In this talk, Dr. Bechky will present findings from her 18-month ethnographic study of a crime laboratory. She will explore what happened when DNA profiling was held up as the “gold standard” of forensic evidence, resulting in scientific, public and legal scrutiny of other forensic science communities. Specifically, she shows how being compared to the standards and practices associated with DNA evidence challenged the working techniques and the values of firearms examiners, toxicologists, and narcotics analysts. Their responses were also filtered through social structures such as professional associations and court proceedings. These aspects of the occupational and organizational ecosystem – technique, values and social structures – influenced how forensic scientists negotiated the impact of technological change.
Beth Bechky is the Jacob B. Melnick Term Professor of Management and Organizations at the Stern School of Business and a professor of Sociology (by courtesy) at New York University.

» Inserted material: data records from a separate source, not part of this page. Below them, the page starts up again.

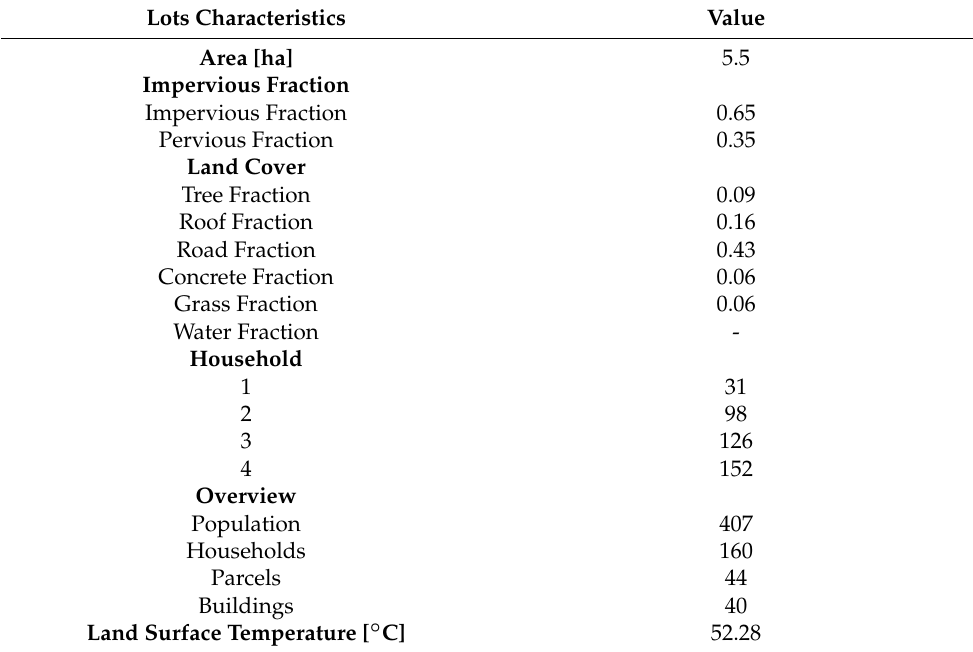
Table 3. Model output data of the new urbanized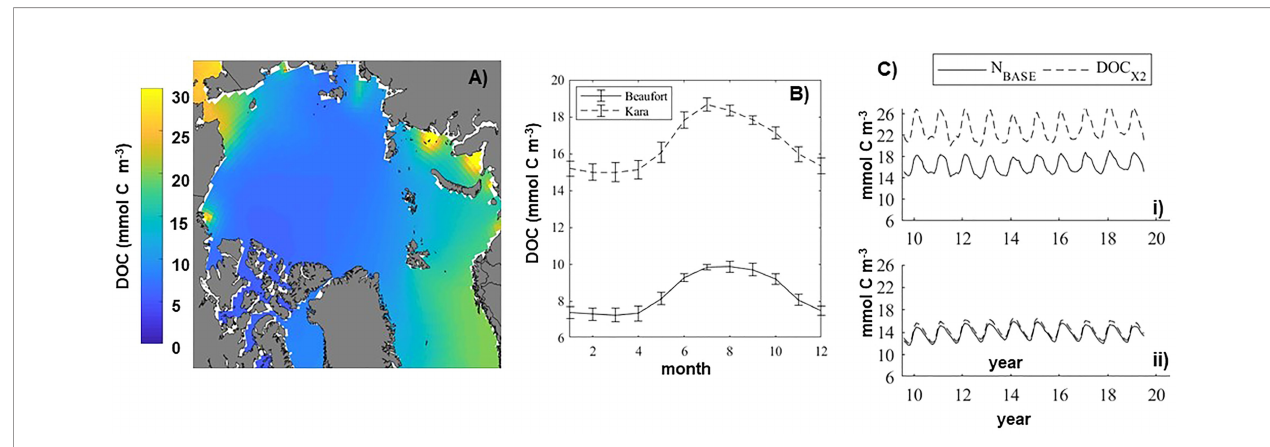
( Table 4 and Figure 8C ). The more marginal Arctic coastal regions (i.e. Chukchi and Barents) only saw a very small (~3%)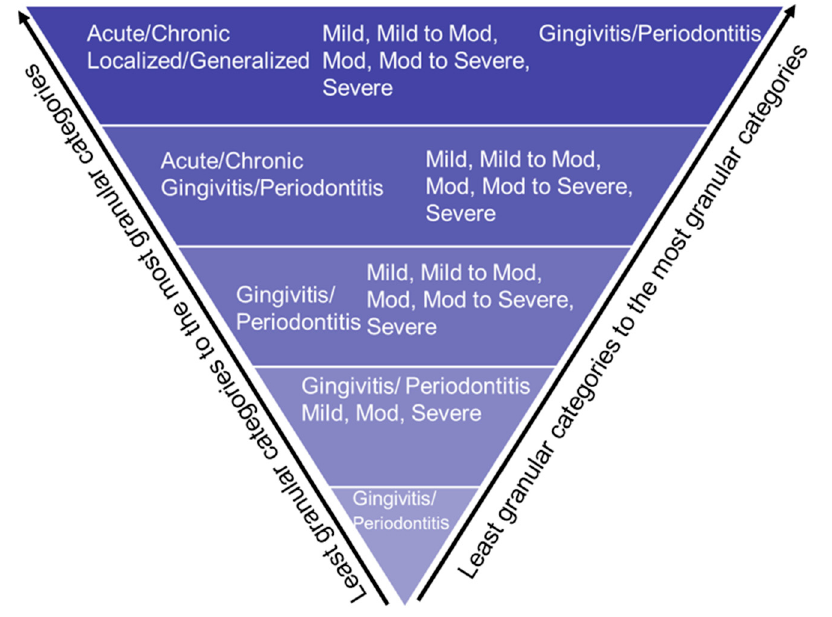
Figure 2. Bottom-up approach to extract PD based on disease type, disease severity, disease location, and disease extension.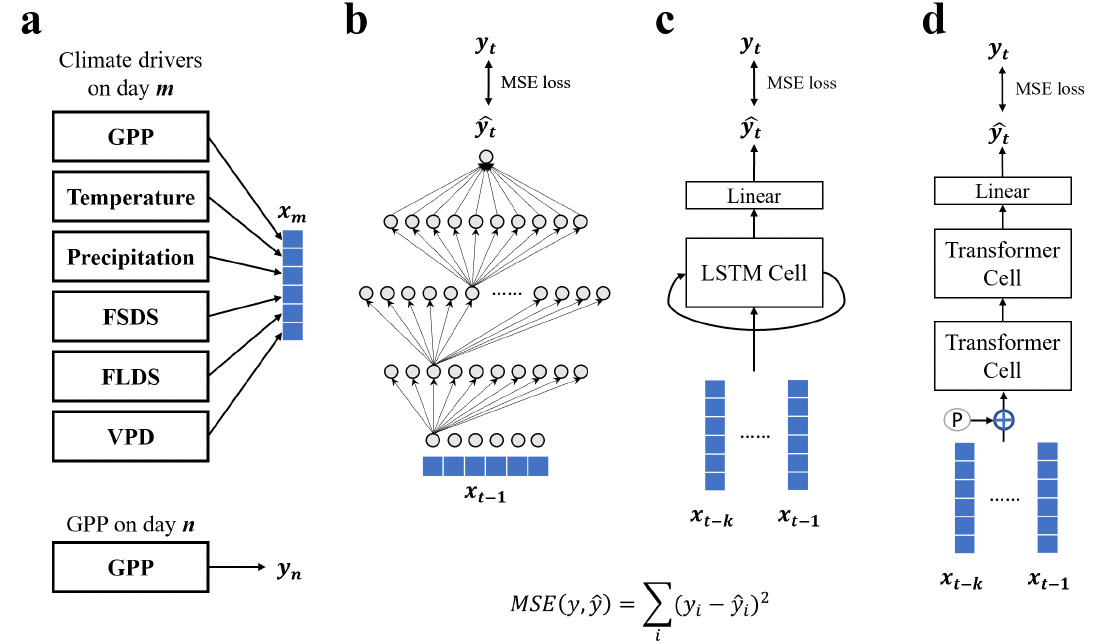
Figure 4. Complete depiction of the three neural network candidates used in our study. ( a ) The feature vectors and ground truths. The candidates take in the feature vectors as their inputs and generate predictions to approximate the ground truths. ( b ) Feedforward neural network (FFNN). Note: In each of the first three layers, only the connection from one chosen cell is drawn to avoid overcrowding the graph. In fact, every cell is connected to all cells in the adjacent layers. ( c ) Long short-term memory (LSTM). ( d ) Transformer. The symbols used are described in the next figure.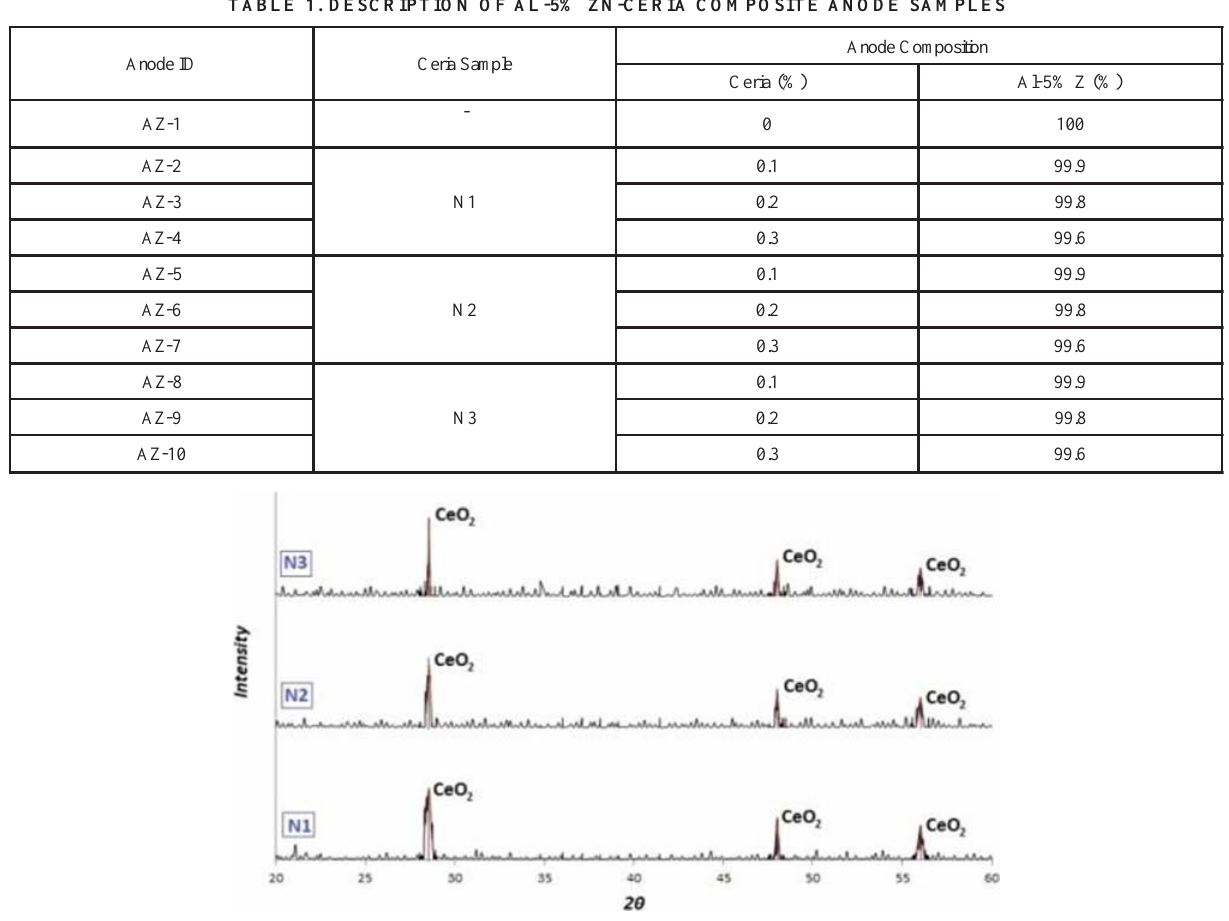
FIG. 1. XRD PATTERNS OF NANO CERIUM OXIDE NC1, NC2 AND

Her research on the dynamics of work at organizational and occupational boundaries has appeared in journals such as Administrative Science Quarterly, American Journal of Sociology, Academy of Management Journal and Organization Science. She is a former senior editor at Organization Science and editor of Qualitative Organizational Research. Prior to joining NYU she held professorial positions at the Graduate School of Management at the University of California, Davis and the Wharton School at the University of Pennsylvania.